Von Luther zu Pusch Wahlig
Die Arbeitsrechtskanzlei Pusch Wahlig Workplace Law holt für ihr Frankfurter Büro einen vierten Partner: Dr. Thomas Thees. Er war seit mehr als 20 Jahren bei der Luther Rechtsanwaltsgesellschaft tätig und leitete dort zuletzt den Bereich Arbeitsrecht am Frankfurter Standort.
Thees berät Unternehmen vor allem bei Transaktionen und Restrukturierungen sowie im Bereich der betrieblichen Altersversorgung.
Von Watson Farley zu Latham & Watkins
Latham & Watkins bleibt auf Wachstumskurs: Die Kanzlei hat sich in den vergangenen Jahren wie kaum eine andere mit Quereinsteigern auf Partnerebene verstärkt und setzt dies auch 2019 fort. Mitte März stieß die Arbeitsrechtlerin Anne Kleffman zum Münchener Standort der Kanzlei. Sie war in den vergangenen sechs Jahren für Watson Farley & Williams tätig.
Die neue Partnerin berät laut einer Mitteilung von Latham & Watkins in individual- und kollektivarbeitsrechtlichen Fragen, wobei ihre Schwerpunkte auf Restrukturierungen, Verhandlungen mit Betriebsräten und der arbeitsrechtlichen Transaktionsbegleitung liegen.

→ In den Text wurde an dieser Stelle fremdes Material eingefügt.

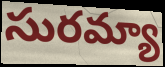
సురమ్యా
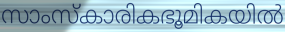
സാംസ്കാരികഭൂമികയിൽ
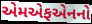
એમએફએનનો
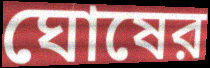
ঘোষের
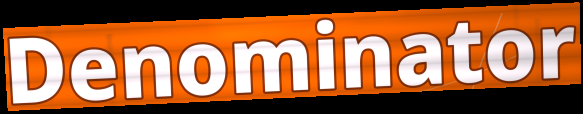
Denominator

Von Latham & Watkins zu Goodwin Procter
Es ist nicht so, dass Latham & Watkins ständig nur Quereinsteiger hinzuholt. Hin und wieder verlassen auch Anwälte die Kanzlei. So etwa Gregor Klenk, der zu Goodwin Procter wechselte.

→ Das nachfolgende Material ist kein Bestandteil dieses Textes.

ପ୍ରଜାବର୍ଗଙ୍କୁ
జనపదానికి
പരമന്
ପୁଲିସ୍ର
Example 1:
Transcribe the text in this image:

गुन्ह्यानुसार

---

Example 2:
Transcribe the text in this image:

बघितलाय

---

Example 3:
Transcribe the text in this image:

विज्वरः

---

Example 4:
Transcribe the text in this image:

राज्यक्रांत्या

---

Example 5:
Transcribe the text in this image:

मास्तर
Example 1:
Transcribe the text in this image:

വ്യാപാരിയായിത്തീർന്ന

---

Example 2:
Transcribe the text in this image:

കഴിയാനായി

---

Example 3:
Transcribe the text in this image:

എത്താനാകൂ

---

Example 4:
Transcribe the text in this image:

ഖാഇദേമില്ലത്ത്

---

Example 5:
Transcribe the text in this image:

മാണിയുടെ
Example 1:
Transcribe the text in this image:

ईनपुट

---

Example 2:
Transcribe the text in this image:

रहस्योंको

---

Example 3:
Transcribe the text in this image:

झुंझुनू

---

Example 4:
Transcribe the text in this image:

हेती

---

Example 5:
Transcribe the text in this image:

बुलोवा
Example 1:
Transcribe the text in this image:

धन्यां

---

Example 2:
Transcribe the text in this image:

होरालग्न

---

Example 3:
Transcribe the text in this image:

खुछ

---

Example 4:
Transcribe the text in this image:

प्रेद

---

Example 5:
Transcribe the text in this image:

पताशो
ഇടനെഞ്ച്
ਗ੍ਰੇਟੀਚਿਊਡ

Klenk war 15 Jahre lang bei Latham & Watkins tätig, zuletzt als Partner der Frankfurter Corporate-Praxis. Er ist auf Private Equity und Venture Capital spezialisiert und soll bei Goodwin den Ausbau dieses Bereichs in Deutschland vorantreiben.
Goodwin ist seit Anfang 2016 in Deutschland vertreten und war zunächst mit vier Partnern von Ashurst gestartet. Insgesamt arbeiten derzeit rund 30 Anwälte hierzulande für die Sozietät.
Vier auf einen Streich bei Wellensiek
Gleich vier Partner mitsamt Teams haben sich der auf Sanierungen und Insolvenzverwaltung spezialisierten Kanzlei Wellensiek angeschlossen.
Von Jost Roth und Collegen wechselten Prof. Dr. Jan Roth, Dr. Daniel Wozniak und Moritz-K. Polonius – die Kanzlei firmiert nach den Weggängen jetzt als Jost Rechtsanwälte. Als vierte Partnerin hat sich Dr. Silke Wehdeking Wellensiek angeschlossen. Sie war zuvor für Leonhardt Rattunde tätig.
Roth führt bei Wellensiek neben seiner Tätigkeit als Insolvenzverwalter auch den neuen Geschäftsbereich Nachlassvermögensverwaltung. Durch die Zugänge sind nun zehn Insolvenzverwalter an elf Standorten bundesweit bei der Kanzlei tätig.
Von Ogletree Deakins zu PwC Legal
Der Name Ogletree Deakins dürfte nur wenigen ein Begriff sein. Dabei zählt die US-Kanzlei rund 850 Berufsträger; sie ist ausschließlich auf das Arbeitsrecht spezialisiert. In Deutschland ist Ogletree Deakins seit rund fünf Jahren mit einem kleinen Büro in Berlin präsent.
Der Berliner Standort ist noch weiter geschrumpft, denn zwei Partner - Hendrik Muschal und Dr. Marcus Longino – haben sich PwC Legal angeschlossen. Muschal war auch Managing Partner des Berliner Ogletree-Büros.
Die beiden Arbeitsrechtler haben Schwerpunkte im Individualarbeitsrecht, Betriebsverfassungsrecht, Beschäftigtendatenschutz und arbeitsrechtsbezogenem Strafrecht. Zudem beraten sie etwa zu Mitarbeiterentsendungen oder grenzüberschreitendem Outsourcing.